Adding a Second Dog to the Family

January 11, 2012  

Dogs can be the ultimate furry friends, but finding the right match is key

By Jessica Wheatcraft, CPDT-KA

(Photos by Melissa Lipani)

Thinking about adding another dog to your existing fur family? When done correctly, multiple dog homes can provide additional company, playtime and just plain fun for the current dog, not to mention you! Finding the right match is important to ensure the transition of bringing a new dog into your home is a smooth one.

What is Your Purpose?

One of the first things to consider is the purpose of bringing a second dog into the home. Is it a companion for yourself or the other dog? Is your current dog a senior dog, and you’re looking for a younger one? Or does your current dog simply need a new playmate? Compatibility between your current dog and the one in question comes down to several factors. What is the age difference? Size? Play style? Energy level? Dogs are individuals and some prefer to be around smaller dogs, younger dogs, calm dogs, dogs who like to wrestle, etc. Know your dog and be realistic about the impact a second dog can have on him.

Young Dog vs. Senior

Bringing a rambunctious 7-month-old German Shepherd Dog into a home with an 11-year-old Standard Poodle with limited vision and arthritis who doesn’t like to play can be a potential disaster. Senior dogs often have health issues that can cause pain, or their senses are not what they used to be. I have worked with many senior dogs whose vision or hearing is limited, and they are not able to read the body language of the other dogs as well. They also do not use the same body language as they did when they were younger, and this can lead to miscommunication and possible conflicts between the dogs.

A second dog should be respectful and responsive of the current dog’s boundaries and abilities. The dogs don’t need to absolutely love each other, but a general compatibility is certainly helpful if you expect them to coexist peacefully.

There are lots of benefits to having dogs with large age differences: The younger dog has an opportunity to learn important social skills and how to behave appropriately, while the older dog has a companion and someone to keep him busy. Be prepared to offer quiet places for the senior dog to rest when needed, and try to keep the same routine you had before the younger dog arrived.

Second Dog as Playmate

When adding a playmate and/or companion for your current dog, a strong focus should be on the dogs’ actual enjoyment of each other’s company. It is important to know what each dog is like in terms of personality, play style and likes/dislikes. A herding breed that likes to chase other dogs and nip at their legs may not be the best choice for a Chihuahua who gets worried about larger dogs. Finding a dog that enjoys a similar play style can ensure that the dogs do not feel threatened or overwhelmed by each other’s behavior.

* **Brief 1**
Answer these questions about the second-dog article above:
(a) Who took the photos?
(b) What age and breed of young dog does the article say could be a potential disaster in a home with an 11-year-old Standard Poodle?
(c) What kind of dog may not be the best choice for a Chihuahua who gets worried about larger dogs?

* **Input rows**

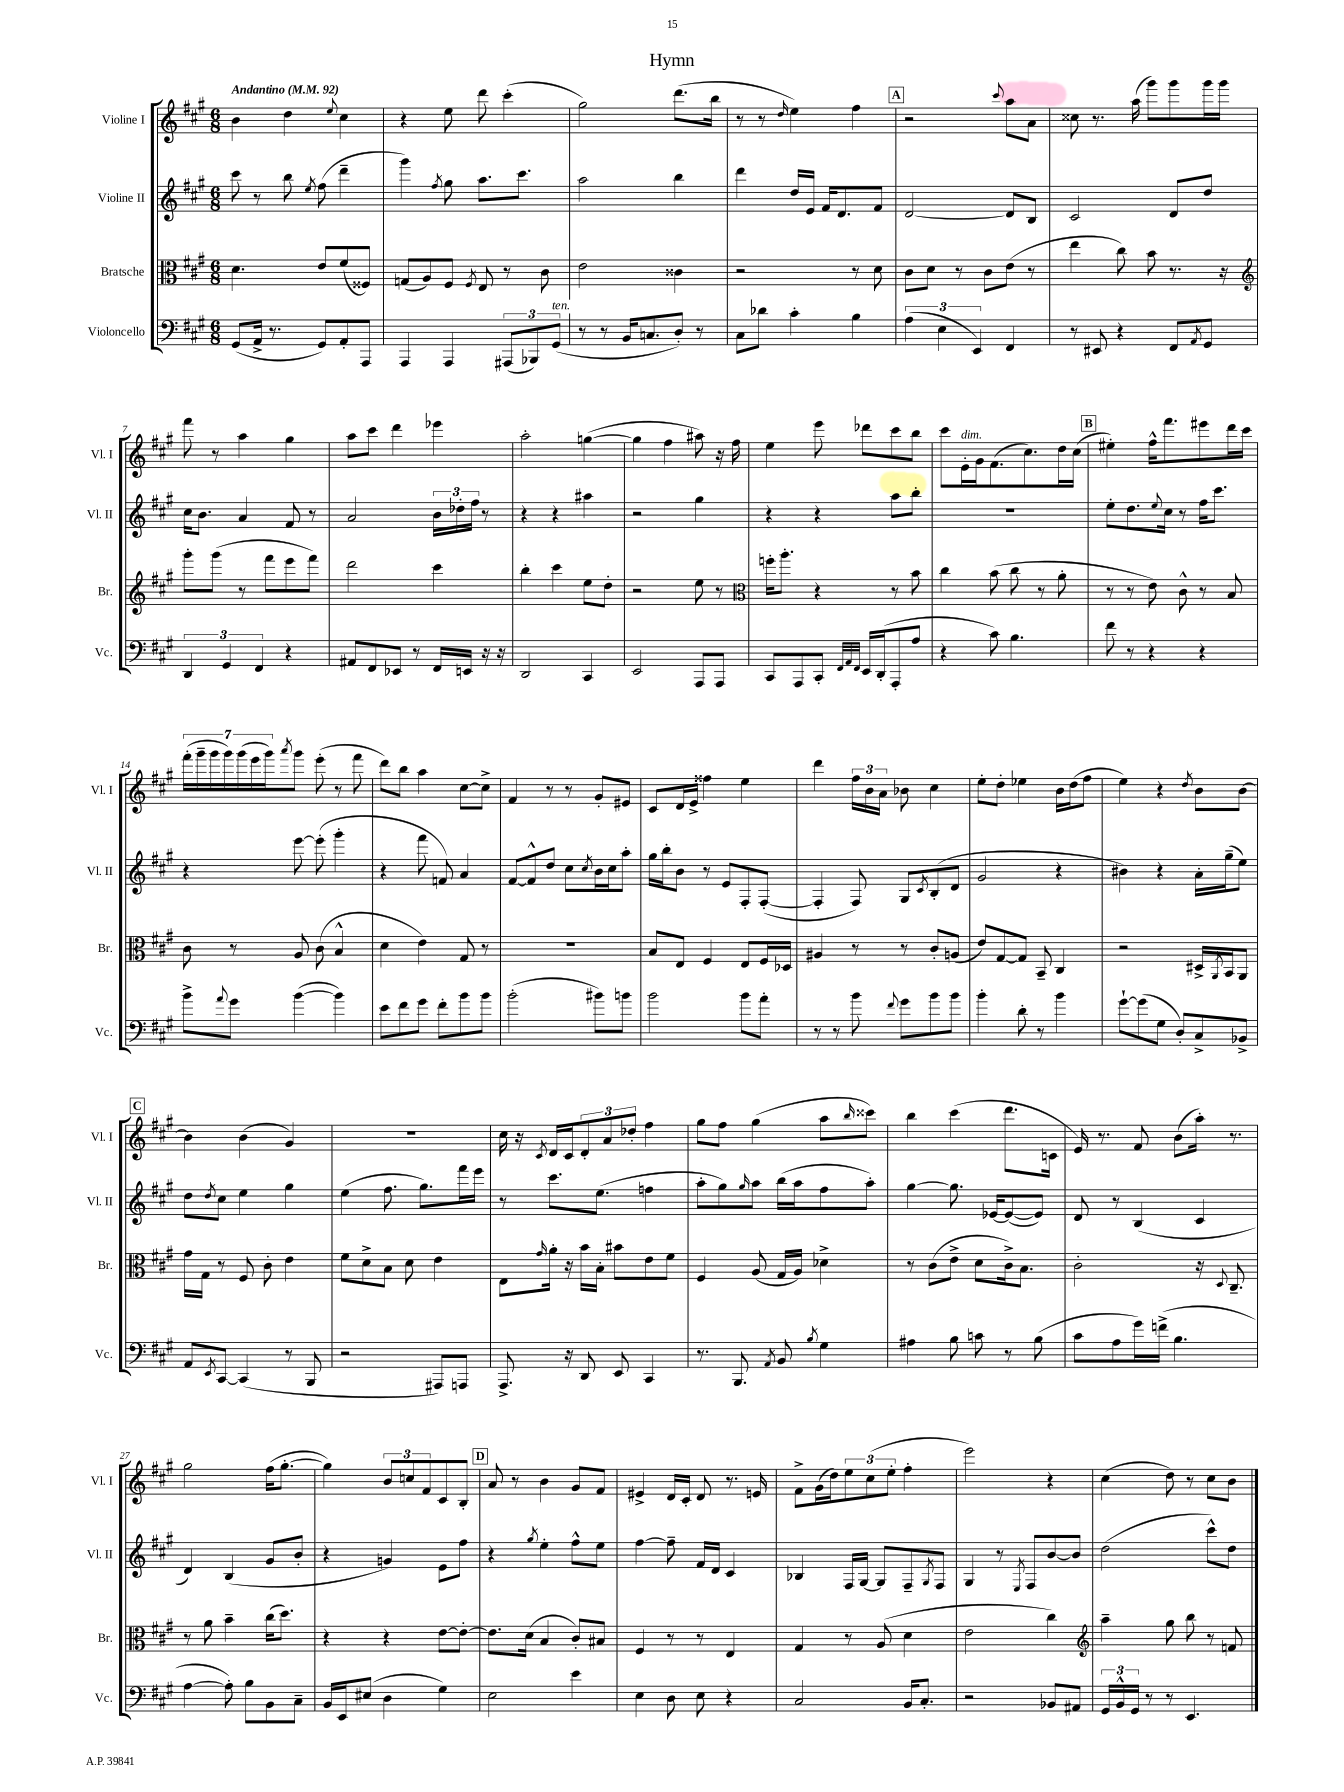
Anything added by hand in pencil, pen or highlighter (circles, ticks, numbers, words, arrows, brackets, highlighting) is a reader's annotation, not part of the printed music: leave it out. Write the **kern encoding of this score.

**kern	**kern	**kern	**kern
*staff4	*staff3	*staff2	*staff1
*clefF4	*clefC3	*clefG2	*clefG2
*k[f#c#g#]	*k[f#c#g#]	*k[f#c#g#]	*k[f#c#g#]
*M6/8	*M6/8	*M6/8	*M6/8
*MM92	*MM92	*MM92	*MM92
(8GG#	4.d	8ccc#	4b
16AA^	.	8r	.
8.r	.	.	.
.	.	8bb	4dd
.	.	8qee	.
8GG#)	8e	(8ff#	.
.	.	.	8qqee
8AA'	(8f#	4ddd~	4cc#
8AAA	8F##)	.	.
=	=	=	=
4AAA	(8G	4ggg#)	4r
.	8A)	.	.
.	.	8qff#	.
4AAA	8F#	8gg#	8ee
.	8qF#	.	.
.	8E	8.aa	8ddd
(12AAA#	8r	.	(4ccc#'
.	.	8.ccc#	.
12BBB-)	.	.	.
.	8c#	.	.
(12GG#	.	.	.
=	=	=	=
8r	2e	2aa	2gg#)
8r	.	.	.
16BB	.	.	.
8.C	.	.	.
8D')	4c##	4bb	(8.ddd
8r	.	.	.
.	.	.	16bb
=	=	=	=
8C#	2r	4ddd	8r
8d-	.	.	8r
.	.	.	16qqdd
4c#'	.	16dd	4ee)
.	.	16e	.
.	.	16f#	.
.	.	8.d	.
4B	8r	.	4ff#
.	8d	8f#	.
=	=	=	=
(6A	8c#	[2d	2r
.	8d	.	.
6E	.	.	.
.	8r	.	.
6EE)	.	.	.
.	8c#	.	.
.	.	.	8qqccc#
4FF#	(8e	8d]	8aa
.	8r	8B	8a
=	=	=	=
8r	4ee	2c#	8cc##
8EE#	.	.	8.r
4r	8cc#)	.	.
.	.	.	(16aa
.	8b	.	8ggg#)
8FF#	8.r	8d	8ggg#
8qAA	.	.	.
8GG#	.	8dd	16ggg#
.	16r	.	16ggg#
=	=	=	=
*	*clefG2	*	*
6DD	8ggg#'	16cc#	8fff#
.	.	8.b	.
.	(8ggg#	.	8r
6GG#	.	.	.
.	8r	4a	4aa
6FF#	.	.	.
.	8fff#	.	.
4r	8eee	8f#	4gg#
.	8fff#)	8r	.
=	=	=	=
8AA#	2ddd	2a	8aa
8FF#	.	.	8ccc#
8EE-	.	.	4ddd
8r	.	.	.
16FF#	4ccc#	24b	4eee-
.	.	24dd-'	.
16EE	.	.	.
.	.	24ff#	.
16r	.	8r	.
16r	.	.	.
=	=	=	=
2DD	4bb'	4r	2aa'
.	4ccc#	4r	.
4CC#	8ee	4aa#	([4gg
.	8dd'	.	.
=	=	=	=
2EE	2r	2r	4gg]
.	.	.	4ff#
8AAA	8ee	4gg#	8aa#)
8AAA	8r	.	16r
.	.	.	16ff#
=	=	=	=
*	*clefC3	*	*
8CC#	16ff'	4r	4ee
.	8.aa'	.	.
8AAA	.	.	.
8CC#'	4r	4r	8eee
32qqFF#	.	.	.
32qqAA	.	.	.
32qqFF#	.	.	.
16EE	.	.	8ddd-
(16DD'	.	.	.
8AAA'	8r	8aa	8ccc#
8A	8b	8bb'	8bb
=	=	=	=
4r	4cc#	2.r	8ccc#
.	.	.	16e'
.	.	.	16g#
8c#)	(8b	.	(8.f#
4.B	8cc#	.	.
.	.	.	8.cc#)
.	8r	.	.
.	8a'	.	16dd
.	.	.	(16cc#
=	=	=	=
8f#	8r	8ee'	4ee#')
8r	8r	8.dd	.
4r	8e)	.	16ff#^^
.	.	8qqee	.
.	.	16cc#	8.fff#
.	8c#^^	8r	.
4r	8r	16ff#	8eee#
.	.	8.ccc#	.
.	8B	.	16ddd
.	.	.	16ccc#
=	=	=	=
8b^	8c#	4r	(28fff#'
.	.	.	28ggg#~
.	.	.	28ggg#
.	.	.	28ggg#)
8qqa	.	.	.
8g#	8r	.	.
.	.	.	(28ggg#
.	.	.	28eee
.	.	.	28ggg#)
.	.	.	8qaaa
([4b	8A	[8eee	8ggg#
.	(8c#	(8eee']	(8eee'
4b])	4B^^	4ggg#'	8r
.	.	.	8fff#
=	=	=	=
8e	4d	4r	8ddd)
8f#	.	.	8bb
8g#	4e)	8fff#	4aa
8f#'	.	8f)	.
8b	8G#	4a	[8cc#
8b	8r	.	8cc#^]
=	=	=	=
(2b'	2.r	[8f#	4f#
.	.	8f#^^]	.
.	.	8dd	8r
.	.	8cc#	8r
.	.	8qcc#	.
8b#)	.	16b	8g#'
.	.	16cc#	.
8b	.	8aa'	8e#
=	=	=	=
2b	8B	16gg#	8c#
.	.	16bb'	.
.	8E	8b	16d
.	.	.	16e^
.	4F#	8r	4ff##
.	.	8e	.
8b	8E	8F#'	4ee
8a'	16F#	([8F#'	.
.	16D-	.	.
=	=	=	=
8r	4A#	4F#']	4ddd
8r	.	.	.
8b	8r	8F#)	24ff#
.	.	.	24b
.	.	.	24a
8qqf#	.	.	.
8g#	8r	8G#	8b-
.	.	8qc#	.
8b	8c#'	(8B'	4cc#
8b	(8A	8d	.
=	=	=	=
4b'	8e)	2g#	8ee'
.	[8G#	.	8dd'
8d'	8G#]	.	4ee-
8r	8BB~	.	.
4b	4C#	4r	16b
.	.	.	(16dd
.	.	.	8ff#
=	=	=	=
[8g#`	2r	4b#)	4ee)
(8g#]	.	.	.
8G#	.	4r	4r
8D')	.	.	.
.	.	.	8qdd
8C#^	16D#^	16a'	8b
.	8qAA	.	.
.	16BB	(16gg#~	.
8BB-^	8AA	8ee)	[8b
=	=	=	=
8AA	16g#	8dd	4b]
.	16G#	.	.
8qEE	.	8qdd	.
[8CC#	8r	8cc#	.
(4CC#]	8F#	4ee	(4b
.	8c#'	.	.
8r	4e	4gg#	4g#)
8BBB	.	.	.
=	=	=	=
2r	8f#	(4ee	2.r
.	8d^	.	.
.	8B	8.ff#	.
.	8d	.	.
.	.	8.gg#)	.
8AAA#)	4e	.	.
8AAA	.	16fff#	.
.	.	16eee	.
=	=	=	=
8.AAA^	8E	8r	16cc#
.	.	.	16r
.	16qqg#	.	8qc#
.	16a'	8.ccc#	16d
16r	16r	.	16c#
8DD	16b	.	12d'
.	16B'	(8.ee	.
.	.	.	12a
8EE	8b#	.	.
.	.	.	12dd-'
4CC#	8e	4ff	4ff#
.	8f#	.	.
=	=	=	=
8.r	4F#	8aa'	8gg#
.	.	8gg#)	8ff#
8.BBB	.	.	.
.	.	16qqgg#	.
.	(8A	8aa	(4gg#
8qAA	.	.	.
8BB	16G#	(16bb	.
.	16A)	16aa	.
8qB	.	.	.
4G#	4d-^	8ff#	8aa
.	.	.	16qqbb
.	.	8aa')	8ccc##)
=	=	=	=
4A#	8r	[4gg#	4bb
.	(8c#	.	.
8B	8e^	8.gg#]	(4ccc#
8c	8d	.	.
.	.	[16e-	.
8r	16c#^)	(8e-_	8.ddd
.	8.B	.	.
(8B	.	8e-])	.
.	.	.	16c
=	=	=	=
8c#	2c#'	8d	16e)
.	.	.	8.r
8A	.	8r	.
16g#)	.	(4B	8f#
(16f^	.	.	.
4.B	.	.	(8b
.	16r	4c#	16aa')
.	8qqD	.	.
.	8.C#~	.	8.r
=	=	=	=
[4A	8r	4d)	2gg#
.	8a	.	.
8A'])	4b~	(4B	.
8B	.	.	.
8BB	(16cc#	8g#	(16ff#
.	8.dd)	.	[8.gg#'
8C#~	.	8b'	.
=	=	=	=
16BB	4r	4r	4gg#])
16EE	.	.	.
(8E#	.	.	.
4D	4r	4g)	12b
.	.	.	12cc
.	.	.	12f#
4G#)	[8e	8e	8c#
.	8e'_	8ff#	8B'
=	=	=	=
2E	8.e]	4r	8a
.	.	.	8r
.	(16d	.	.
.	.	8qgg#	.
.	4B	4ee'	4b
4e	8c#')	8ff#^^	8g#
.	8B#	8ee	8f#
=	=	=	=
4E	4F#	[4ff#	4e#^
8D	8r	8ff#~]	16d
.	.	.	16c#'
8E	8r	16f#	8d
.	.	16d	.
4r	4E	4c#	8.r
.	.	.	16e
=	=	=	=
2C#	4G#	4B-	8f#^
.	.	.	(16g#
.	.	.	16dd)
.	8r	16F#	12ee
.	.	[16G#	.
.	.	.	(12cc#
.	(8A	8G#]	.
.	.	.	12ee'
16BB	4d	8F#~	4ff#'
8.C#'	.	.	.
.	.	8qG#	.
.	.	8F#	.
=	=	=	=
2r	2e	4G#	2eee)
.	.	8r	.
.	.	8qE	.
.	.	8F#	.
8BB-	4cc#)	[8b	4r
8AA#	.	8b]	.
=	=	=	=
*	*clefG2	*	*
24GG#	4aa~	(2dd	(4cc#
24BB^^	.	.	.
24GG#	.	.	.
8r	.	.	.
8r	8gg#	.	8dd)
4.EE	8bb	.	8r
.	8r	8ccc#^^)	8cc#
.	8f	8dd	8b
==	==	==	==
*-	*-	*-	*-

* **Brief 2**
Pick out every line in the listing that contains the string "kern". Case counts.

* **Written reply 1**
(a) Melissa Lipani.
(b) A rambunctious 7-month-old German Shepherd Dog.
(c) A herding breed that likes to chase other dogs and nip at their legs.

* **Written reply 2**
Anything added by hand in pencil, pen or highlighter (circles, ticks, numbers, words, arrows, brackets, highlighting) is a reader's annotation, not part of the printed music: leave it out. Write the **kern encoding of this score.
**kern	**kern	**kern	**kern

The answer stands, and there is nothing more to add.